The latest surface map features a cold front aligned from the
eastern Great Lakes down across the central and southern
Appalachians. A strong surface ridge of high pressure is nosed in
from the Continental Divide down through the central Plains and
into the Midwest, outlining the arctic air on its way in.
Aloft, a broad and deep trough is in place across the western two
thirds of the CONUS, with an upper level low churning across
southern Ontario, and a short wave trough moving east across the
central Rockies.

The models are in good agreement through the short term, with the
upper level low continuing to move east into Quebec. Meanwhile,
the Rockies short wave will also translate east and allow for an
enhanced trough axis to move through the Ohio Valley by Thursday,
resulting in mainly the onset of the arctic air moving in across
the region.

Today will feature a mostly cloudy start to the day, as low clouds
remain in place through the mid to late morning, before thinning
this afternoon. Temperatures will generally top out in the mid to
upper 40s. Tonight, clouds will be on the increase once again as
the trough axis approaches from the west, and eventually moves
through during the day on Thursday. The models have trended drier
with the available low level moisture, suggesting only a few
flurries at best for late Wednesday night into Thursday morning
across the region, before clouds thin out once again during the
afternoon hours. Lows Wednesday night will range from 25 to 30
degrees, with highs on Thursday in the mid to upper 30s for most

.LONG TERM...(Thursday night through Tuesday)
Issued at 307 AM EST WED DEC 7 2016

A very cold airmass will be settling in over the area Thursday
night. The H5 trough axis passes by during the night and models
continue to indicate an increase in low level clouds overnight
with a marginal upslope component to the low level flow. Soundings
show cloud temps in the -8C to -12C range and this should be good
for flurries to develop late Thursday night and continue into the
day on Friday.

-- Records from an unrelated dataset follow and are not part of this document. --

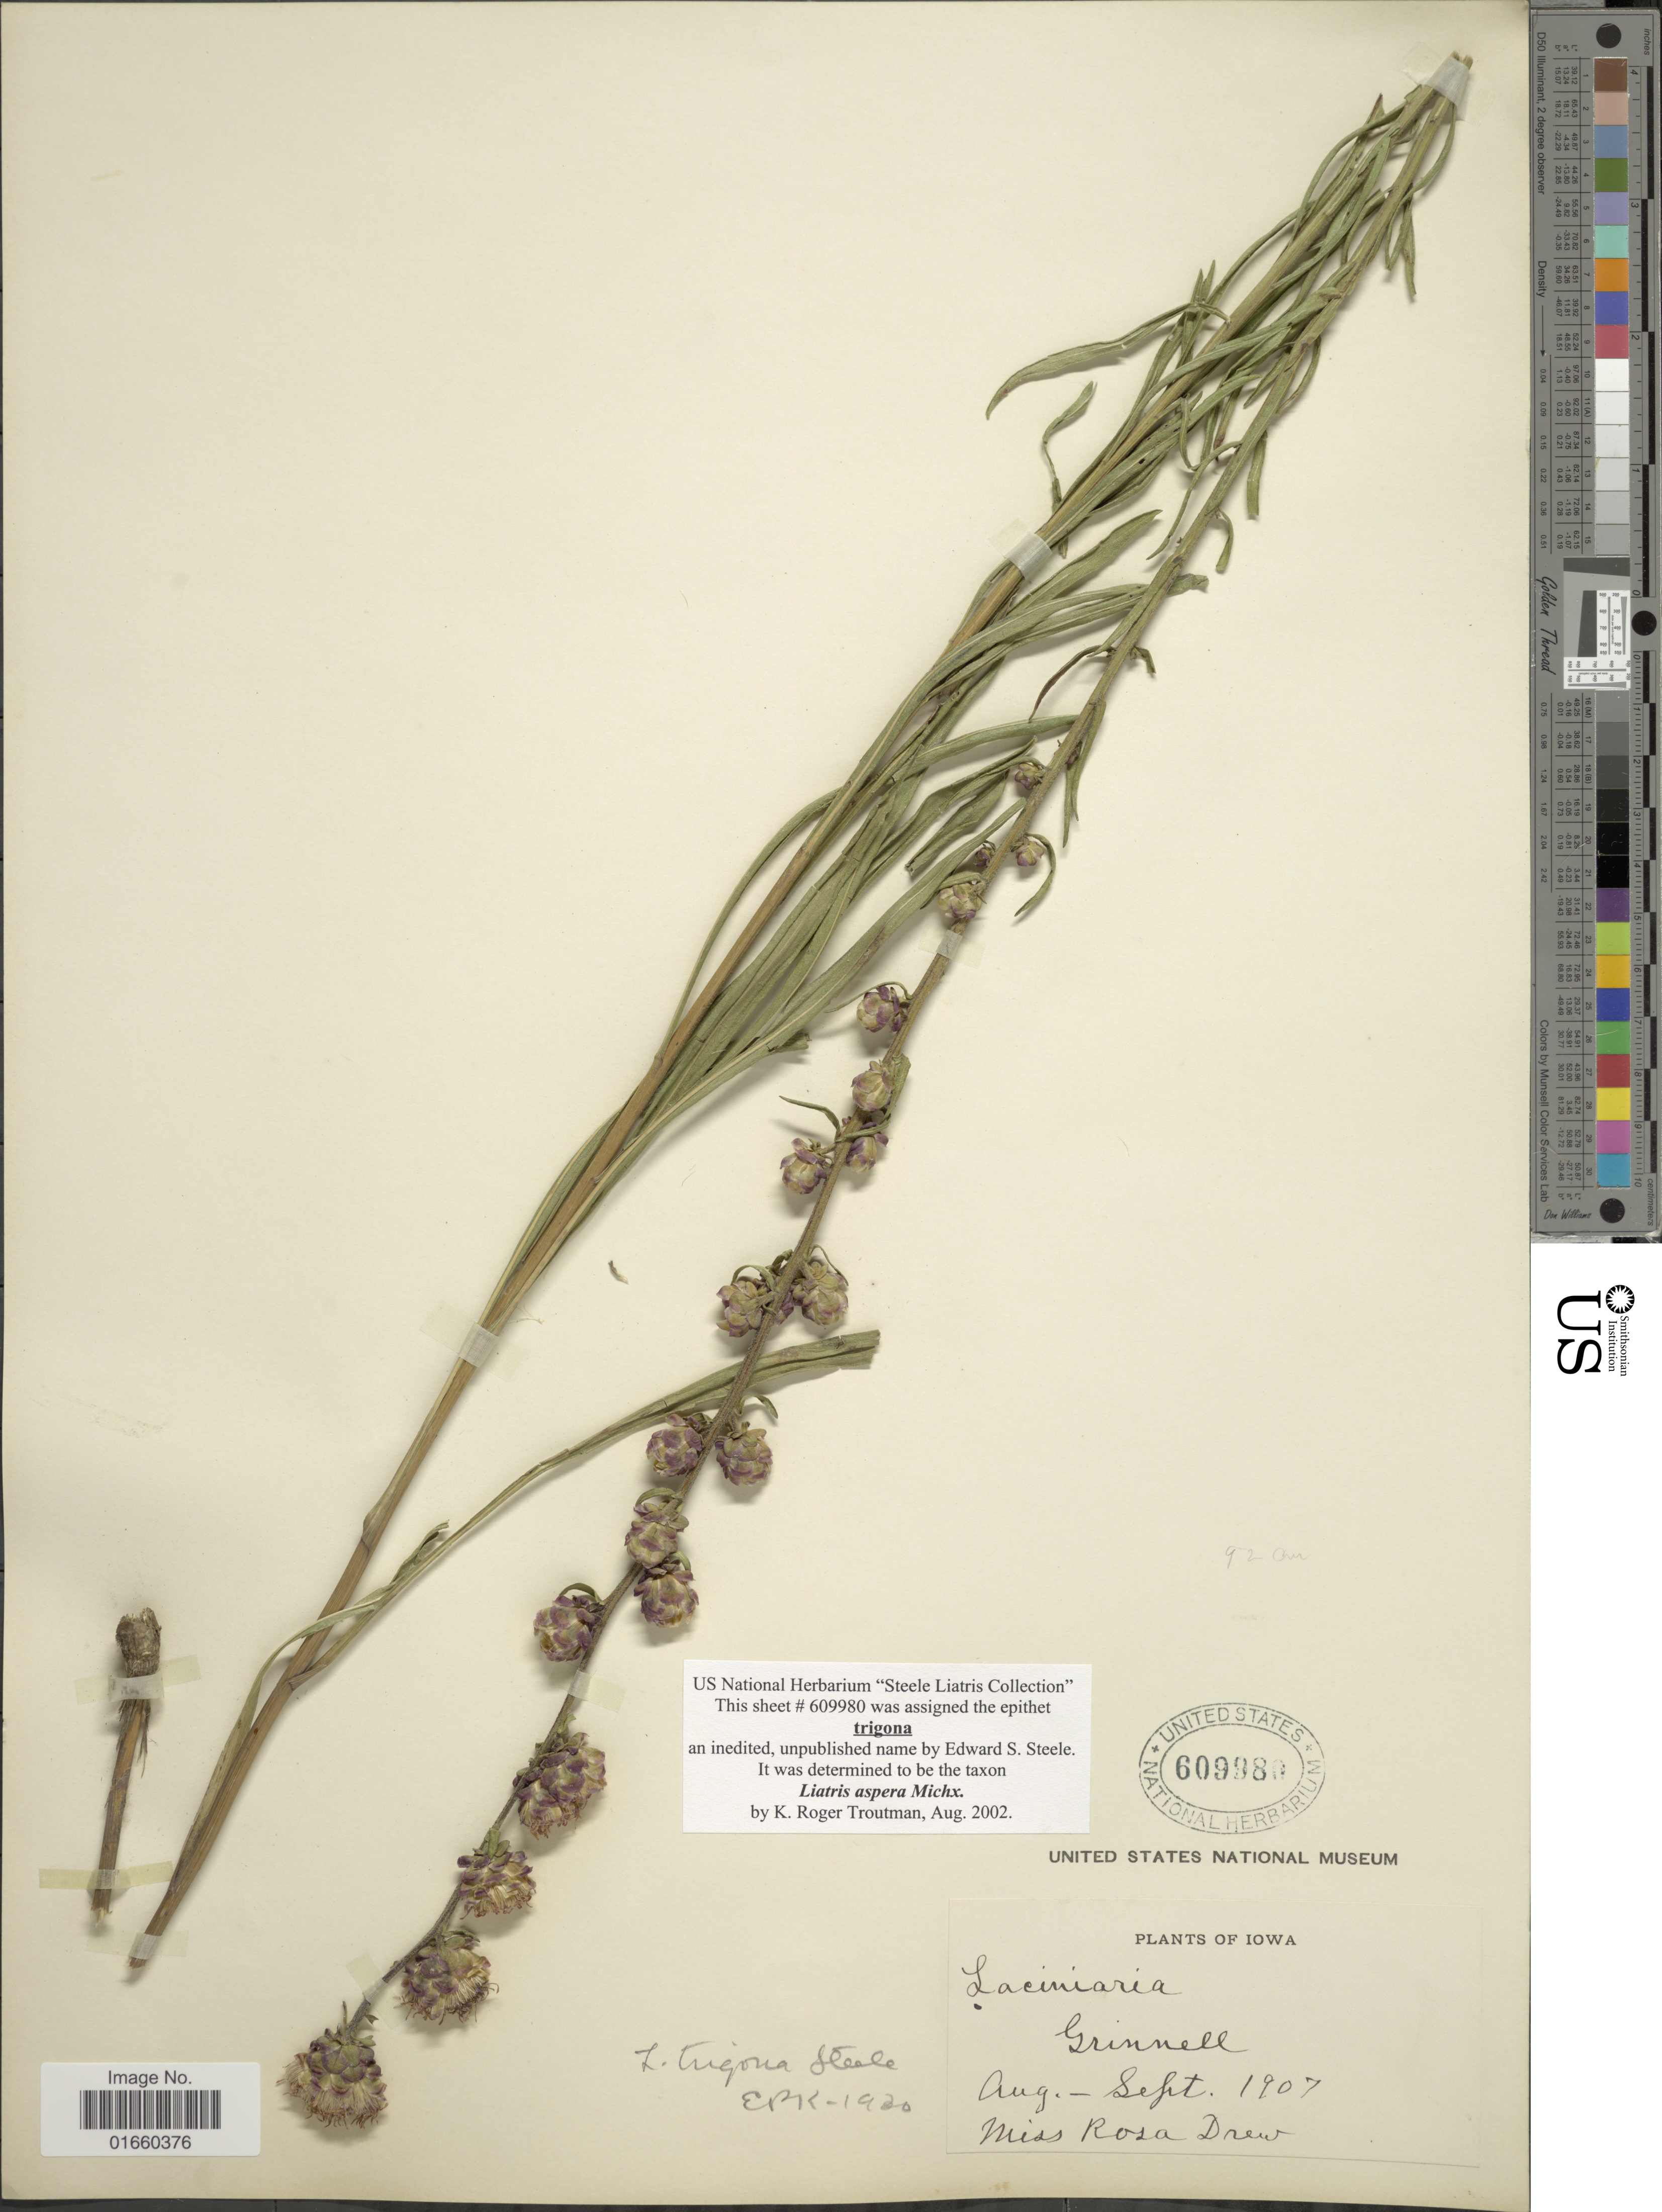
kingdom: Plantae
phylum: Tracheophyta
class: Magnoliopsida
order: Asterales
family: Asteraceae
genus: Liatris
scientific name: Liatris aspera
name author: Michx.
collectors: R. Drew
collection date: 1907-08/1907-09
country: United States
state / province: Iowa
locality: Grinnell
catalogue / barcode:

Temperatures on Friday will likely remain below
freezing for most locations giving us our coldest day since last
February. High pressure then settles in over the region Friday
night. Mid and high clouds streaming overhead may disrupt
radiational cooling some, but temperatures will still likely fall
deep into the teens.

The weekend starts dry and chilly on Saturday, and then turns
unsettled as a shortwave moves across the Upper Midwest and into
the Ohio Valley. This forces a cold front across the state Sunday
into Sunday night. Models are still having difficulty with this
system and forecaster confidence on the details is lacking. Models
are trending colder with the temperature profile and this draws
into question precip type. Models do show a 50kt H85 jet which
should draw enough warm air northward to cause the bulk of any
precip to fall as rain. However, we will continue with the idea of
a chance of rain/snow Sunday morning, then rain likely Sunday
afternoon and evening before precip transitions back to a
rain/snow mix late Sunday night into Monday morning. This system
exits leaving what should be dry and seasonably cool day behind on

Looking further out...while it appears we get a brief taste of
Arctic air late this week, longer range models bring in a true
Arctic blast later next week preceded by some accumulating snow.
Certainly something to keep an eye on with future model runs...


.AVIATION...(For the 06Z TAFS through 06Z Wednesday night)

MVFR ceilings look to hang on through the mid to late morning
hours, before scattering out. Some mid-level cloud cover will then
be on the increase towards the end of the forecast. Northwest
winds will average around 5 kts or less through the period.